Made by pounding hot steamed glutinous rice (mochigome) into an elastic paste and then knead portions of this into the form necessary.
[Rice cakes - Photo: Wikipedia]
Traditionally, the pounding was done with wooden mallets in barrel-sized wooden mortars (mochitsuki). This ceremony can still be seen at temple and shrine festivals, and also at some marriage ceremonies where bride and groom have to take a go at the pounding with an obvious double meaning.
[Pounding glutinous rice
with a mallet - Photo Wikipedia]
Today, most mochi are machine-processed and sold ready-made. Sometimes they are sold fresh, but, more often than not, vacuum packed in supermarkets. Shapes can be round, square or sheet-like.
Mochi can be eaten "as such" by grilling them on a wire grill (mochi-ami) and then flavor them with a soy sauce dip. These are called yaki-mochi. Mochi double in size when grilled and develop a crispy skin.
[Grilled mochi - Photo Wikipedia]
Like the rice used to make them, mochi are culturally significant as being a concentrated version of Japan's staple food, rice - like bread in Christianity, a certain religious (Shintoist) halo is attached to it. We already find mention of mochi as sacred food in the 8th century, and slightly later we find them as food for the New Year celebrations. Mochi were thought to symbolize long life, and also - very practical - to be good for one's teeth.

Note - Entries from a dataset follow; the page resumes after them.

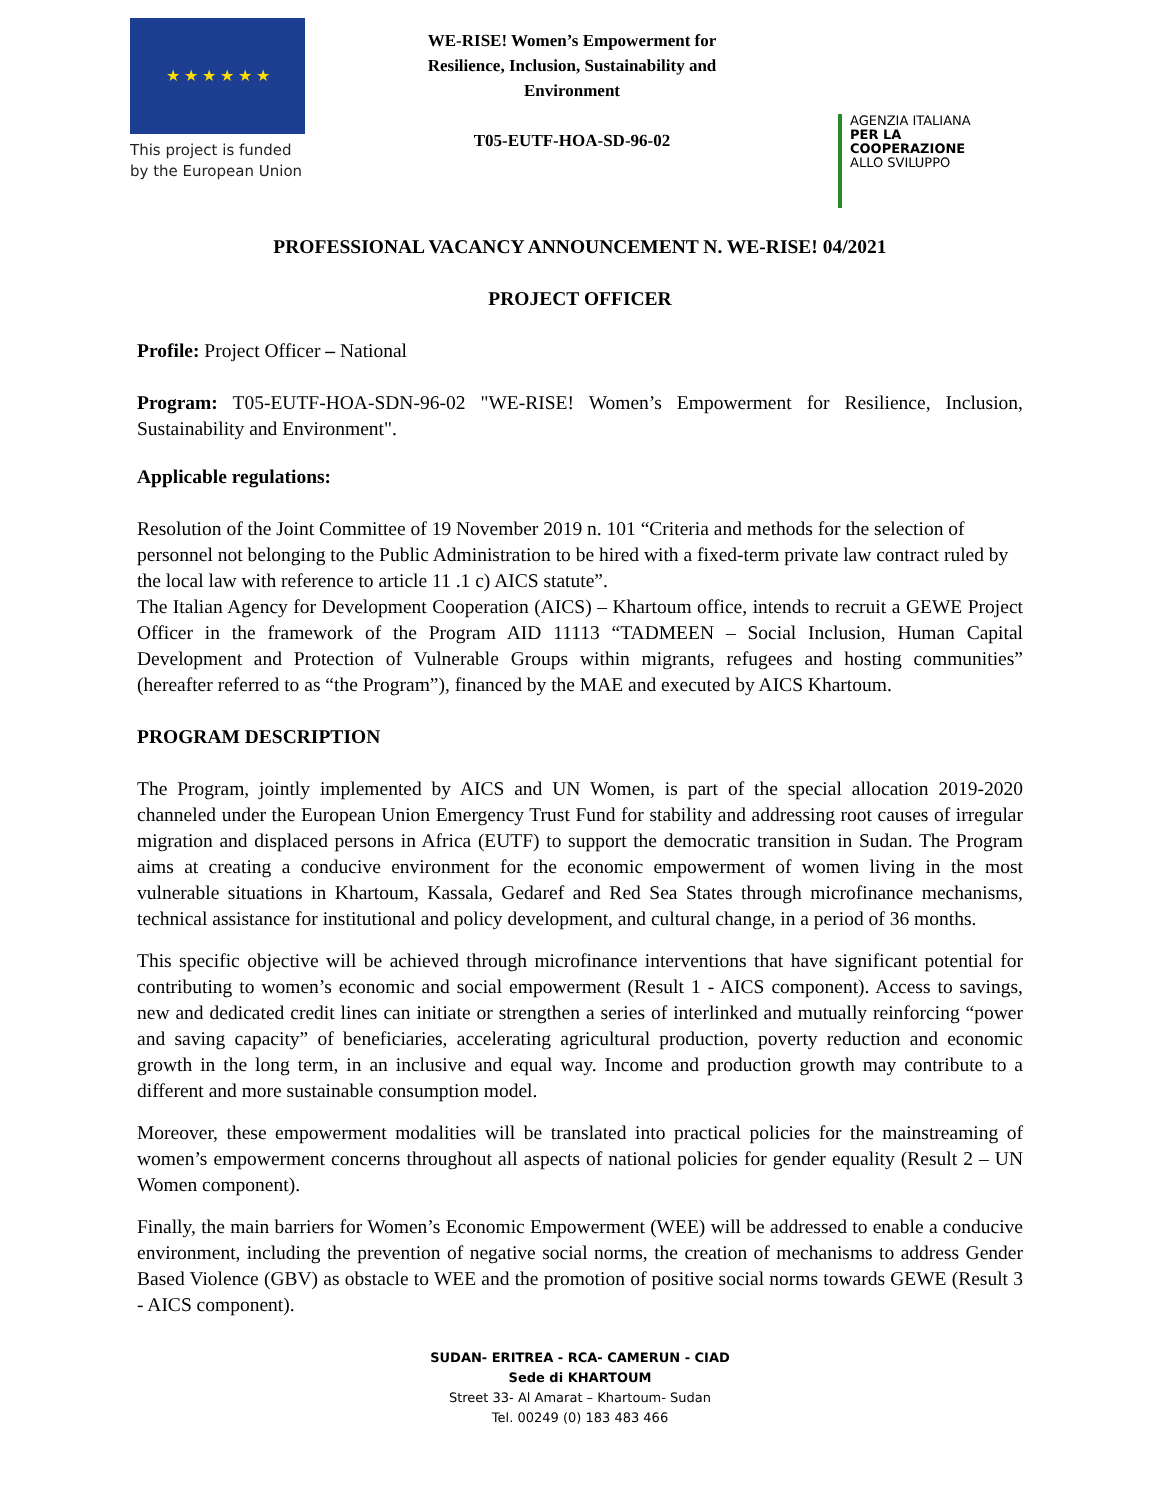★ ★ ★ ★ ★ ★
This project is funded by the European Union
WE-RISE! Women’s Empowerment for Resilience, Inclusion, Sustainability and Environment
T05-EUTF-HOA-SD-96-02
AGENZIA ITALIANA
PER LA COOPERAZIONE
ALLO SVILUPPO
PROFESSIONAL VACANCY ANNOUNCEMENT N. WE-RISE! 04/2021
PROJECT OFFICER
Profile: Project Officer – National
Program: T05-EUTF-HOA-SDN-96-02 "WE-RISE! Women’s Empowerment for Resilience, Inclusion, Sustainability and Environment".
Applicable regulations:
Resolution of the Joint Committee of 19 November 2019 n. 101 “Criteria and methods for the selection of personnel not belonging to the Public Administration to be hired with a fixed-term private law contract ruled by the local law with reference to article 11 .1 c) AICS statute”.
The Italian Agency for Development Cooperation (AICS) – Khartoum office, intends to recruit a GEWE Project Officer in the framework of the Program AID 11113 “TADMEEN – Social Inclusion, Human Capital Development and Protection of Vulnerable Groups within migrants, refugees and hosting communities” (hereafter referred to as “the Program”), financed by the MAE and executed by AICS Khartoum.
PROGRAM DESCRIPTION
The Program, jointly implemented by AICS and UN Women, is part of the special allocation 2019-2020 channeled under the European Union Emergency Trust Fund for stability and addressing root causes of irregular migration and displaced persons in Africa (EUTF) to support the democratic transition in Sudan. The Program aims at creating a conducive environment for the economic empowerment of women living in the most vulnerable situations in Khartoum, Kassala, Gedaref and Red Sea States through microfinance mechanisms, technical assistance for institutional and policy development, and cultural change, in a period of 36 months.
This specific objective will be achieved through microfinance interventions that have significant potential for contributing to women’s economic and social empowerment (Result 1 - AICS component). Access to savings, new and dedicated credit lines can initiate or strengthen a series of interlinked and mutually reinforcing “power and saving capacity” of beneficiaries, accelerating agricultural production, poverty reduction and economic growth in the long term, in an inclusive and equal way. Income and production growth may contribute to a different and more sustainable consumption model.
Moreover, these empowerment modalities will be translated into practical policies for the mainstreaming of women’s empowerment concerns throughout all aspects of national policies for gender equality (Result 2 – UN Women component).
Finally, the main barriers for Women’s Economic Empowerment (WEE) will be addressed to enable a conducive environment, including the prevention of negative social norms, the creation of mechanisms to address Gender Based Violence (GBV) as obstacle to WEE and the promotion of positive social norms towards GEWE (Result 3 - AICS component).
SUDAN- ERITREA - RCA- CAMERUN - CIAD
Sede di KHARTOUM
Street 33- Al Amarat – Khartoum- Sudan
Tel. 00249 (0) 183 483 466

Today the following use is still made of mochi at New Year:
[Kagami-mochi without the decorations - Photo Wikipedia]
- Kagami-mochi or "mirror mochi." A decorated stack of two rounded mochi cakes put on display during the New year - usually from the 28th until several days after the New Year. The name comes from the round shape which reminded the Japanese of pre-modern, bronze mirrors. Finally, these mochi would be broken into pieces ("kagami-biraki," "the opening of the mirror"), roasted and eaten. (See also my post on Japanese customs in January at Japan Navigator).
- Zoni. Mochi are a must at festive occasions, such as the New Year. The most common way to eat them at the New year celebration is to add them to a soup called zoni.

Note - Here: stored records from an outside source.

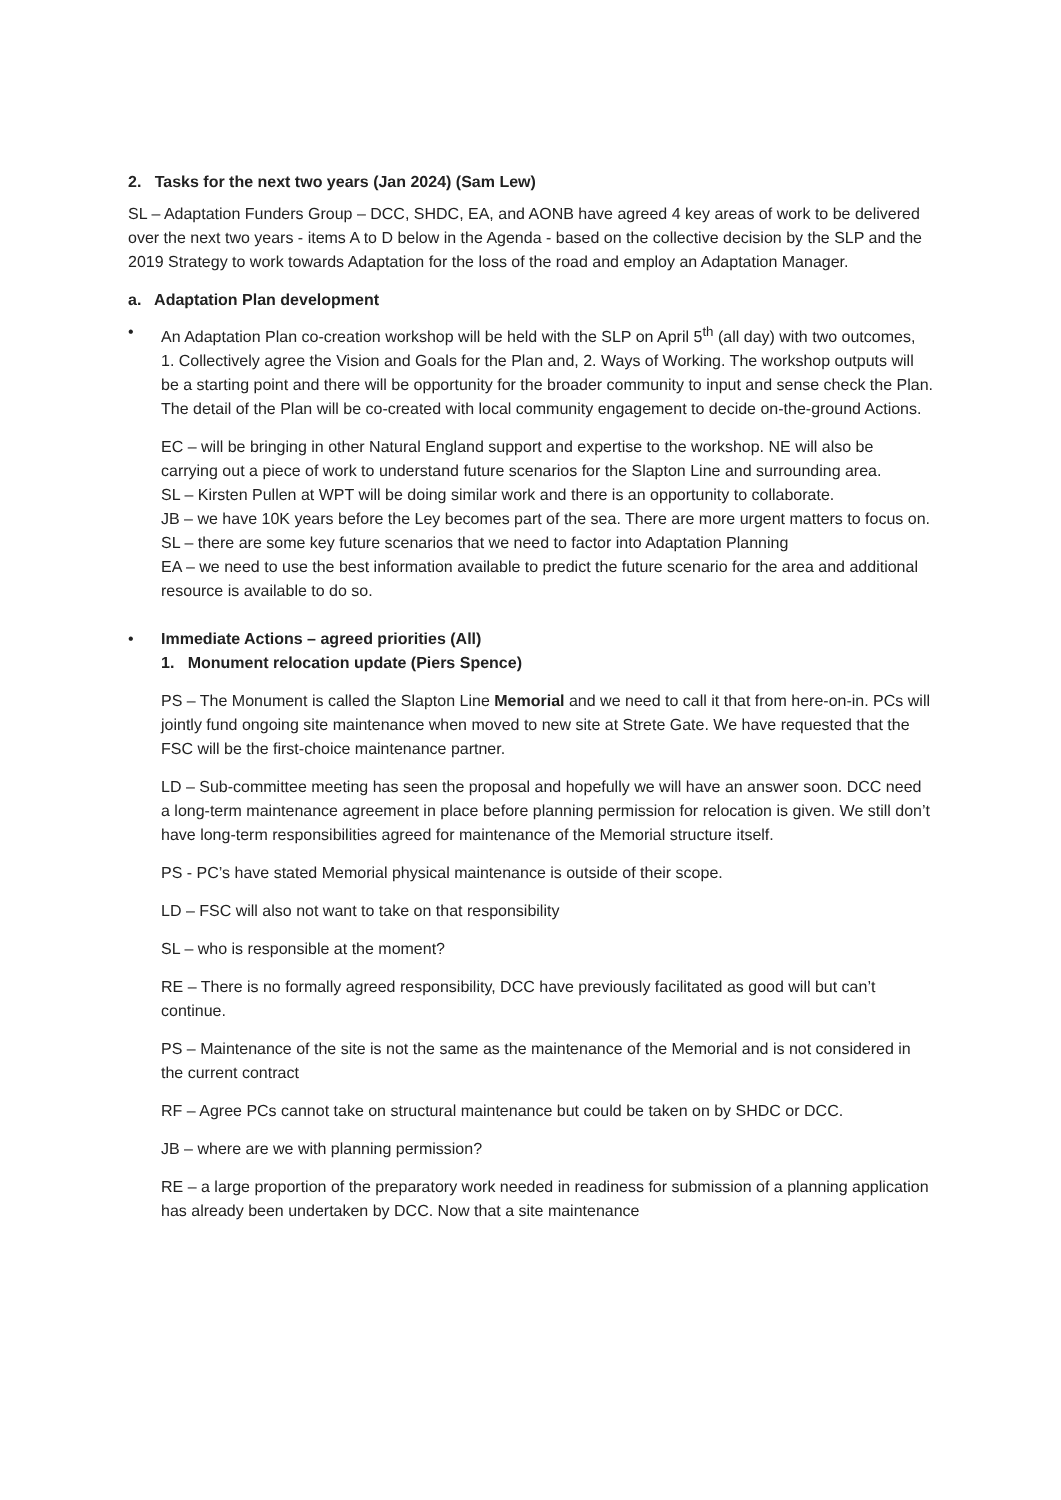2. Tasks for the next two years (Jan 2024) (Sam Lew)
SL – Adaptation Funders Group – DCC, SHDC, EA, and AONB have agreed 4 key areas of work to be delivered over the next two years - items A to D below in the Agenda - based on the collective decision by the SLP and the 2019 Strategy to work towards Adaptation for the loss of the road and employ an Adaptation Manager.
a. Adaptation Plan development
• An Adaptation Plan co-creation workshop will be held with the SLP on April 5<sup>th</sup> (all day) with two outcomes, 1. Collectively agree the Vision and Goals for the Plan and, 2. Ways of Working. The workshop outputs will be a starting point and there will be opportunity for the broader community to input and sense check the Plan. The detail of the Plan will be co-created with local community engagement to decide on-the-ground Actions.
EC – will be bringing in other Natural England support and expertise to the workshop. NE will also be carrying out a piece of work to understand future scenarios for the Slapton Line and surrounding area.
SL – Kirsten Pullen at WPT will be doing similar work and there is an opportunity to collaborate.
JB – we have 10K years before the Ley becomes part of the sea. There are more urgent matters to focus on.
SL – there are some key future scenarios that we need to factor into Adaptation Planning
EA – we need to use the best information available to predict the future scenario for the area and additional resource is available to do so.
• Immediate Actions – agreed priorities (All)
1. Monument relocation update (Piers Spence)
PS – The Monument is called the Slapton Line Memorial and we need to call it that from here-on-in. PCs will jointly fund ongoing site maintenance when moved to new site at Strete Gate. We have requested that the FSC will be the first-choice maintenance partner.
LD – Sub-committee meeting has seen the proposal and hopefully we will have an answer soon. DCC need a long-term maintenance agreement in place before planning permission for relocation is given. We still don’t have long-term responsibilities agreed for maintenance of the Memorial structure itself.
PS - PC’s have stated Memorial physical maintenance is outside of their scope.
LD – FSC will also not want to take on that responsibility
SL – who is responsible at the moment?
RE – There is no formally agreed responsibility, DCC have previously facilitated as good will but can’t continue.
PS – Maintenance of the site is not the same as the maintenance of the Memorial and is not considered in the current contract
RF – Agree PCs cannot take on structural maintenance but could be taken on by SHDC or DCC.
JB – where are we with planning permission?
RE – a large proportion of the preparatory work needed in readiness for submission of a planning application has already been undertaken by DCC. Now that a site maintenance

[Shop producing mochi in Fushimi, Kyoto]
- Abekawamochi. Wrapped in nori (isobe-mochi), or covered in roasted and sweetened soy flour (kinako).
- In zenzai and shiruko. Toasted mochi are also eaten in zenzai, a chunky sweet soup with azuki beans popular in winter as a snack.

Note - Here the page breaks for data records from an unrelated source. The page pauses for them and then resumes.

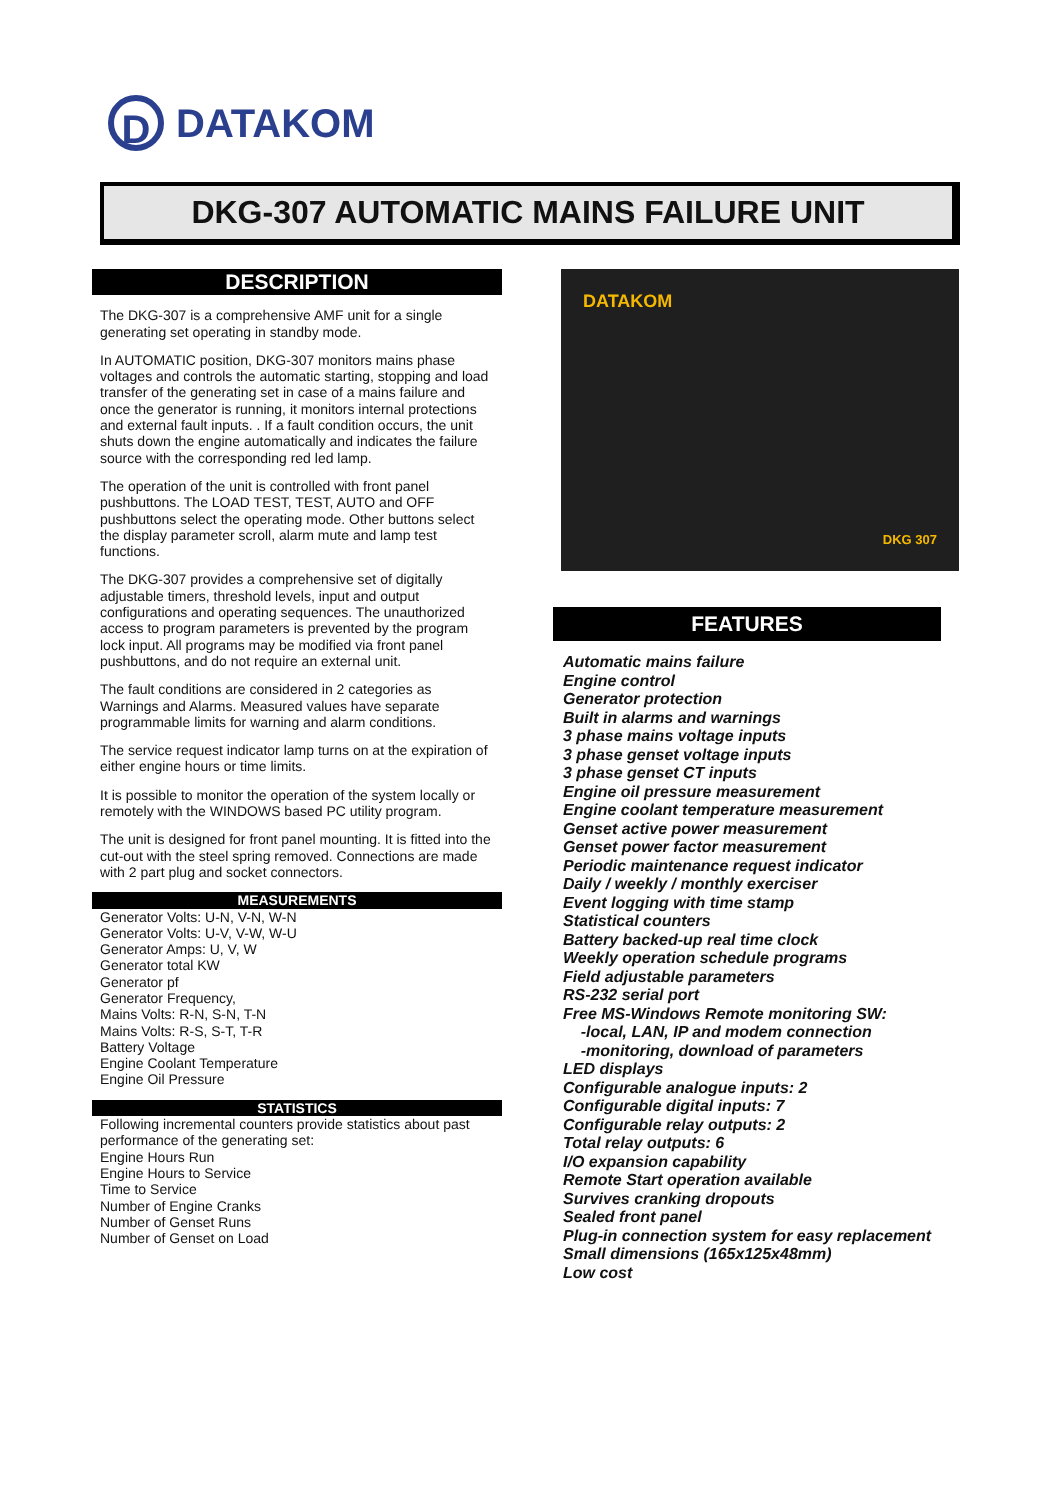D
DATAKOM
DKG-307 AUTOMATIC MAINS FAILURE UNIT
DESCRIPTION
The DKG-307 is a comprehensive AMF unit for a single generating set operating in standby mode.
In AUTOMATIC position, DKG-307 monitors mains phase voltages and controls the automatic starting, stopping and load transfer of the generating set in case of a mains failure and once the generator is running, it monitors internal protections and external fault inputs. . If a fault condition occurs, the unit shuts down the engine automatically and indicates the failure source with the corresponding red led lamp.
The operation of the unit is controlled with front panel pushbuttons. The LOAD TEST, TEST, AUTO and OFF pushbuttons select the operating mode. Other buttons select the display parameter scroll, alarm mute and lamp test functions.
The DKG-307 provides a comprehensive set of digitally adjustable timers, threshold levels, input and output configurations and operating sequences. The unauthorized access to program parameters is prevented by the program lock input. All programs may be modified via front panel pushbuttons, and do not require an external unit.
The fault conditions are considered in 2 categories as Warnings and Alarms. Measured values have separate programmable limits for warning and alarm conditions.
The service request indicator lamp turns on at the expiration of either engine hours or time limits.
It is possible to monitor the operation of the system locally or remotely with the WINDOWS based PC utility program.
The unit is designed for front panel mounting. It is fitted into the cut-out with the steel spring removed. Connections are made with 2 part plug and socket connectors.
MEASUREMENTS
Generator Volts: U-N, V-N, W-N
Generator Volts: U-V, V-W, W-U
Generator Amps: U, V, W
Generator total KW
Generator pf
Generator Frequency,
Mains Volts: R-N, S-N, T-N
Mains Volts: R-S, S-T, T-R
Battery Voltage
Engine Coolant Temperature
Engine Oil Pressure
STATISTICS
Following incremental counters provide statistics about past performance of the generating set:
Engine Hours Run
Engine Hours to Service
Time to Service
Number of Engine Cranks
Number of Genset Runs
Number of Genset on Load
DATAKOM
DKG 307
FEATURES
Automatic mains failure
Engine control
Generator protection
Built in alarms and warnings
3 phase mains voltage inputs
3 phase genset voltage inputs
3 phase genset CT inputs
Engine oil pressure measurement
Engine coolant temperature measurement
Genset active power measurement
Genset power factor measurement
Periodic maintenance request indicator
Daily / weekly / monthly exerciser
Event logging with time stamp
Statistical counters
Battery backed-up real time clock
Weekly operation schedule programs
Field adjustable parameters
RS-232 serial port
Free MS-Windows Remote monitoring SW:
-local, LAN, IP and modem connection
-monitoring, download of parameters
LED displays
Configurable analogue inputs: 2
Configurable digital inputs: 7
Configurable relay outputs: 2
Total relay outputs: 6
I/O expansion capability
Remote Start operation available
Survives cranking dropouts
Sealed front panel
Plug-in connection system for easy replacement
Small dimensions (165x125x48mm)
Low cost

- In Chikara Udon, "power noodles" with mochi added.
Finally, like the mochigome of which it is made, mochi are often used in confectionery, for example:
- Sakuramochi, wrapped in salted cherry leaves, a spring specialty of Kyoto.
- Kusamochi. Another sweet for spring made from mochi and leaves of Japanese mugwort (yomogi). Can also be filled with anko, sweetened red bean paste made from azuki beans.
- Kashiwamochi. Round-shaped mochi filled with sweet bean paste (an) and wrapped in an oak leaf (from the kashiwa or Daimyo Oak).
- Daifuku (-mochi), a small round mochi stuffed with sweet filling, most commonly anko.
- Ohagi. Steamed balls of glutinous rice wrapped in red bean paste - so exactly the reverse of Daifuku.
- And even "mochi ice cream," mochi with an ice cream filling, which is an internationally available Japanese snack.
Health hazard: every year people die in Japan because of choking on sticky mochi. Especially the elderly are at risk. To prevent this, cut the mochi into small pieces before eating it.